++++ Materials provided ++++

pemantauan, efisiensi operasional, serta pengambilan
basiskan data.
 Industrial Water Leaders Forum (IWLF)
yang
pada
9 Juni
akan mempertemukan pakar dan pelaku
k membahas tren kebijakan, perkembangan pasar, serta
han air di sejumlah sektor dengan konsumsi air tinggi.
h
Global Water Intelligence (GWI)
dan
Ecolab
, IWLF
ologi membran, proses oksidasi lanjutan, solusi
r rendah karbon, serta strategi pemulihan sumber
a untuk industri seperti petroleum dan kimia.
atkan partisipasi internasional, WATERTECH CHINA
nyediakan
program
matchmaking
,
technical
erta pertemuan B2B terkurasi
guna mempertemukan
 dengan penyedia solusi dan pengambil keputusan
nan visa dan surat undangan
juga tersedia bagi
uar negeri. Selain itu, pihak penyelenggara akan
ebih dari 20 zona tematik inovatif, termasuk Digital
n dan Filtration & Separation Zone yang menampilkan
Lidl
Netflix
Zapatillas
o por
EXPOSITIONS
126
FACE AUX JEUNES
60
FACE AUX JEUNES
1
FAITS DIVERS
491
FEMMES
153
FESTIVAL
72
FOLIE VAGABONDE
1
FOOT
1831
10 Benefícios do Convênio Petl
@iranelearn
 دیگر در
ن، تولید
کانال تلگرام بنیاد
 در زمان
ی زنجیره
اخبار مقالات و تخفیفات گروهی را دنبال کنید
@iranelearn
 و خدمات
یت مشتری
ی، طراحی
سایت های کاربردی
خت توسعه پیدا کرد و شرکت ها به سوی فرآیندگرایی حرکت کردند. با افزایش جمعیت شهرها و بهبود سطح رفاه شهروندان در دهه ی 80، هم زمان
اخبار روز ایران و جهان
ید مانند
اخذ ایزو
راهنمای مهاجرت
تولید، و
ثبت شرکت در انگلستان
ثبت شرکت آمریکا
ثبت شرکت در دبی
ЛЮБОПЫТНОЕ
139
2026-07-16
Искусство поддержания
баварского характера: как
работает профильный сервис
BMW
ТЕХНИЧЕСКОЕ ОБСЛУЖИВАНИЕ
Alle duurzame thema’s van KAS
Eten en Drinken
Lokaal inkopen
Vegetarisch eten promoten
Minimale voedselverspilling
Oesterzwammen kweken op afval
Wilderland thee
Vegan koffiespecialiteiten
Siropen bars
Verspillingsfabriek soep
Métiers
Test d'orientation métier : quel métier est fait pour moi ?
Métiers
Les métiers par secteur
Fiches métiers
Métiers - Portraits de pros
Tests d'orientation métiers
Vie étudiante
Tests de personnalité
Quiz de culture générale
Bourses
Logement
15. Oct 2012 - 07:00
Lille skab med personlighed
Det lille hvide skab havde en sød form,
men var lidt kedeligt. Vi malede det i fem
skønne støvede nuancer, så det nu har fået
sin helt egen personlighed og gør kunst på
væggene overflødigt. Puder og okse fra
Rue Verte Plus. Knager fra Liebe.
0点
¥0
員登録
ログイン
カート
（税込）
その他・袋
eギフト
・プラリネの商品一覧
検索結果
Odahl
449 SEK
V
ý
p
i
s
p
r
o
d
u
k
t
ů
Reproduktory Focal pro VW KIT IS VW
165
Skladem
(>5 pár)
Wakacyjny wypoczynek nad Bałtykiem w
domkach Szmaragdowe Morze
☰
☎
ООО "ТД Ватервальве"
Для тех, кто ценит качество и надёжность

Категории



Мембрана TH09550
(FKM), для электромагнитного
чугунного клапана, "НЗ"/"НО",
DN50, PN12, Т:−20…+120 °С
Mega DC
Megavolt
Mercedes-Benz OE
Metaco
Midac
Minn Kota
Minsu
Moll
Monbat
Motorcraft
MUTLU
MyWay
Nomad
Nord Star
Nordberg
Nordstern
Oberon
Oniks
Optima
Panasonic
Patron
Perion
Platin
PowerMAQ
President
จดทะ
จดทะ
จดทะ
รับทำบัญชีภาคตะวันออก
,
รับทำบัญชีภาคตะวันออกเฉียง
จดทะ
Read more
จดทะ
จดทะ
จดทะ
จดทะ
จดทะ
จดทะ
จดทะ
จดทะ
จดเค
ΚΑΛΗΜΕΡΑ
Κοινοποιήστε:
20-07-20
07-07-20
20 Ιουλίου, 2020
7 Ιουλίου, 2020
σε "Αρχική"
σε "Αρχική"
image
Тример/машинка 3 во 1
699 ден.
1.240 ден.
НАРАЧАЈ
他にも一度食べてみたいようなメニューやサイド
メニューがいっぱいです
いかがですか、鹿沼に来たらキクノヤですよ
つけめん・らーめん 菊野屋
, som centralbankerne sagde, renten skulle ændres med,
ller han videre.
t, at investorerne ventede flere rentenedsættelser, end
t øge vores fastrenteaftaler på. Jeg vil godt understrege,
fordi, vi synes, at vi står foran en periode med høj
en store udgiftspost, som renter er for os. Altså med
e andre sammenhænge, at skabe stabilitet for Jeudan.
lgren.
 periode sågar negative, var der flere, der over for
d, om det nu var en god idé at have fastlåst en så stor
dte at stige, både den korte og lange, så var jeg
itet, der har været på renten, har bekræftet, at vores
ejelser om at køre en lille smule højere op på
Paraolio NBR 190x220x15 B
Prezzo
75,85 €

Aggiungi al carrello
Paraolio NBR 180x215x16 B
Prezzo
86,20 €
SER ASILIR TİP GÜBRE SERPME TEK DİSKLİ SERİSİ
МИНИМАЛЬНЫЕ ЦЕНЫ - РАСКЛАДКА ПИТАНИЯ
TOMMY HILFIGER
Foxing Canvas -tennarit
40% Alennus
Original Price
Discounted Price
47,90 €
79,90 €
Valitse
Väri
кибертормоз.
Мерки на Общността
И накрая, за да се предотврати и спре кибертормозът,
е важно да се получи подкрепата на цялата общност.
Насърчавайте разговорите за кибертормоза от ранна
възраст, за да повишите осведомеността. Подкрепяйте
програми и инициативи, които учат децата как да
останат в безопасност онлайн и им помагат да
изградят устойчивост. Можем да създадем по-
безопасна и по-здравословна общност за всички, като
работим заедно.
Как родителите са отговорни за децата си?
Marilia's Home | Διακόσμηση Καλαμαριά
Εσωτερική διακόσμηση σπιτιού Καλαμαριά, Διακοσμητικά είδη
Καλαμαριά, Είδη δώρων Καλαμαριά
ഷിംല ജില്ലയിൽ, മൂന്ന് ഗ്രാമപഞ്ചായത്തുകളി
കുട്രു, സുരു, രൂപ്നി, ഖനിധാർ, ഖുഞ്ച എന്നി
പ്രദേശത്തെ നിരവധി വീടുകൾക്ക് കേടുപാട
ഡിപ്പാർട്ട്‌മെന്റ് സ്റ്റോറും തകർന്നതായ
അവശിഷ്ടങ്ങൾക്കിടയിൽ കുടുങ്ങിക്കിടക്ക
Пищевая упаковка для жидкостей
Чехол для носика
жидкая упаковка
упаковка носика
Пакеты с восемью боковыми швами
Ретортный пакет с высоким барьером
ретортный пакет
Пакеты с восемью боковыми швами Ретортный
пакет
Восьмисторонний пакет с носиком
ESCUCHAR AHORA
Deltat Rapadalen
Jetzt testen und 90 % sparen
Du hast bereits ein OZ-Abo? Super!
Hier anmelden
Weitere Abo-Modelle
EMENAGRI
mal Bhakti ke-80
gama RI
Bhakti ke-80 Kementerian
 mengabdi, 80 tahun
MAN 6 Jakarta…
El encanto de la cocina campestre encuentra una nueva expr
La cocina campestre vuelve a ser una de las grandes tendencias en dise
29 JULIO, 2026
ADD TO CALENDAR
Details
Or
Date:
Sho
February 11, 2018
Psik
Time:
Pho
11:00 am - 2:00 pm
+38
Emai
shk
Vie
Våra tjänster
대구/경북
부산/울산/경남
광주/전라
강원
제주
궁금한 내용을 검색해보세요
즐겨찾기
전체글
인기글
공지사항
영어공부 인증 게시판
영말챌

++++

• **Directions for this task**:
Lay out the data from its first line through the line containing "uar negeri. Selain", inclusive, as a Markdown table with the columns Row and Text. Each Row entry is a running number, each Text entry is one line, and blank lines are left out.

• **Your solution**:
| Row | Text |
|---|---|
| 1 | pemantauan, efisiensi operasional, serta pengambilan |
| 2 | basiskan data. |
| 3 |  Industrial Water Leaders Forum (IWLF) |
| 4 | yang |
| 5 | pada |
| 6 | 9 Juni |
| 7 | akan mempertemukan pakar dan pelaku |
| 8 | k membahas tren kebijakan, perkembangan pasar, serta |
| 9 | han air di sejumlah sektor dengan konsumsi air tinggi. |
| 10 | h |
| 11 | Global Water Intelligence (GWI) |
| 12 | dan |
| 13 | Ecolab |
| 14 | , IWLF |
| 15 | ologi membran, proses oksidasi lanjutan, solusi |
| 16 | r rendah karbon, serta strategi pemulihan sumber |
| 17 | a untuk industri seperti petroleum dan kimia. |
| 18 | atkan partisipasi internasional, WATERTECH CHINA |
| 19 | nyediakan |
| 20 | program |
| 21 | matchmaking |
| 22 | , |
| 23 | technical |
| 24 | erta pertemuan B2B terkurasi |
| 25 | guna mempertemukan |
| 26 |  dengan penyedia solusi dan pengambil keputusan |
| 27 | nan visa dan surat undangan |
| 28 | juga tersedia bagi |
| 29 | uar negeri. Selain itu, pihak penyelenggara akan |